Posted on 01/30/2011 2:57:50 PM PST by Hojczyk
Edited on 01/30/2011 3:10:01 PM PST by Admin Moderator. [history]
Misdirected capital forces increases in resources and commodities which leads to food prices increases along with a cycle of speculation (demand increases due solely to anticipation of more demand). Then at some point it all unravels, the prices overshoot and then drop. At the same time the unwind kicks in and dollars quickly rise in demand which forces further price increases on particular commodities (e.g. wheat) with large U.S. sources. A slower effect of the carry trade and unwind is the unavailability of capital for ordinary uses such as increasing food production by investing in equipment or even borrowing for seasonal planting.
But that's not a carry trade.
A slower effect of the carry trade and unwind is the unavailability of capital for ordinary uses such as increasing food production by investing in equipment or even borrowing for seasonal planting.
So dollar carry trades mean no money is available to finance agricultural production?
You should probably find the real definition of carry trade and try again.
It is the result of carry trade. The money that flows overseas for higher rate returns is loaned out there for short term speculation. The carry trade itself is more narrowly defined as borrowing low, loaning high, by going overseas. But I am looking at the direct effects, not just the textbook definition.
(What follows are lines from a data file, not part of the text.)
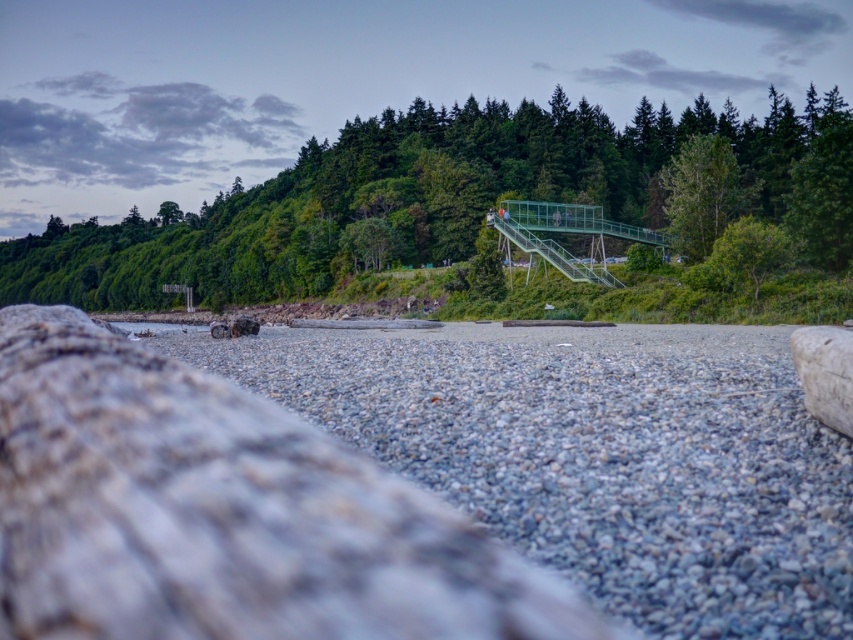
Question: Does green metallic bridge at upper center have a lesser width compared to green leafy tree at upper center?

Choices:
 (A) yes
 (B) no

Answer: (B)

Question: Based on their relative distances, which object is farther from the gray rough wood at center?

Choices:
 (A) green metallic bridge at upper center
 (B) green leafy tree at upper center

Answer: (A)

Question: Considering the relative positions of green metallic bridge at upper center and green leafy tree at upper center in the image provided, where is green metallic bridge at upper center located with respect to green leafy tree at upper center?

Choices:
 (A) above
 (B) below

Answer: (A)

Question: Which object is positioned closest to the gray rough wood at center?

Choices:
 (A) green leafy tree at upper center
 (B) green metallic bridge at upper center

Answer: (A)

Question: Among these objects, which one is farthest from the camera?

Choices:
 (A) gray rough wood at center
 (B) green metallic bridge at upper center

Answer: (B)

Question: Does gray rough wood at center appear under green leafy tree at upper center?

Choices:
 (A) no
 (B) yes

Answer: (B)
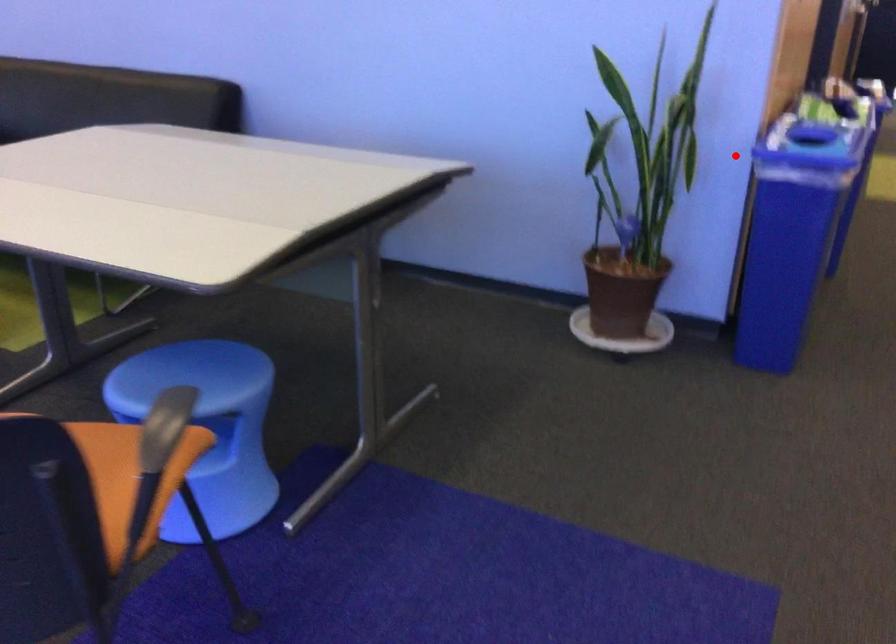
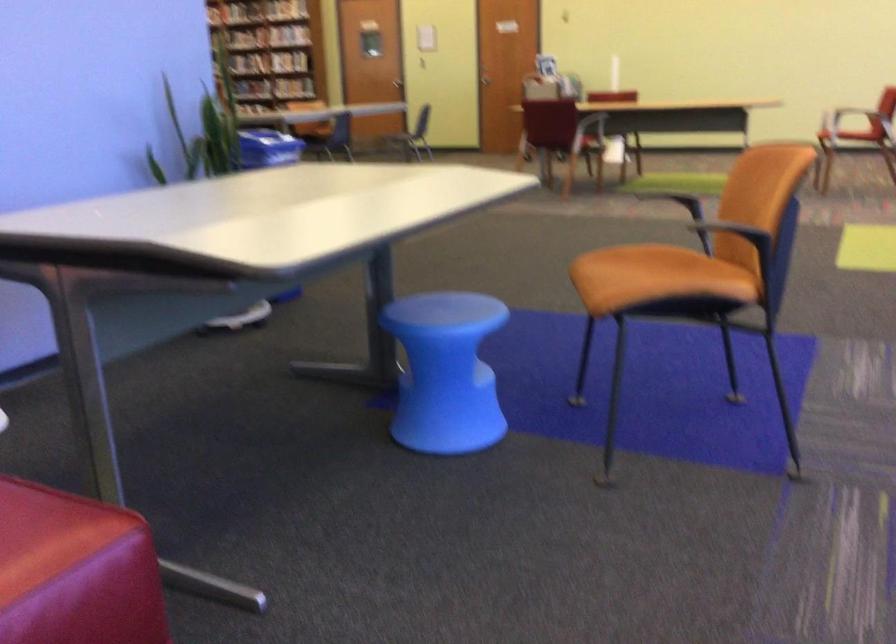
Question: I am providing you with two images of the same scene from different viewpoints. Given a red point in image1, look at the same physical point in image2. Is it:

Choices:
 (A) Closer to the viewpoint
 (B) Farther from the viewpoint

Answer: (B)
Didn’t the govt try to pass the food safety act recently?
That should help us.
You could make the case that easy money leads to "excess speculation" or it leads to inflation fears that cause prices to rise. You'd have a harder time making the case that cheap money here flows over there to speculate in dollar denominated commodities. World wide capital is flowing into the US, not out of the US, net-net.
The carry trade itself is more narrowly defined as borrowing low, loaning high, by going overseas.
Or borrowing low, loaning high, staying here. More importantly, you're buying higher yield and wheat futures have no yield.
But I am looking at the direct effects, not just the textbook definition.
That's good, because your definition was wrong.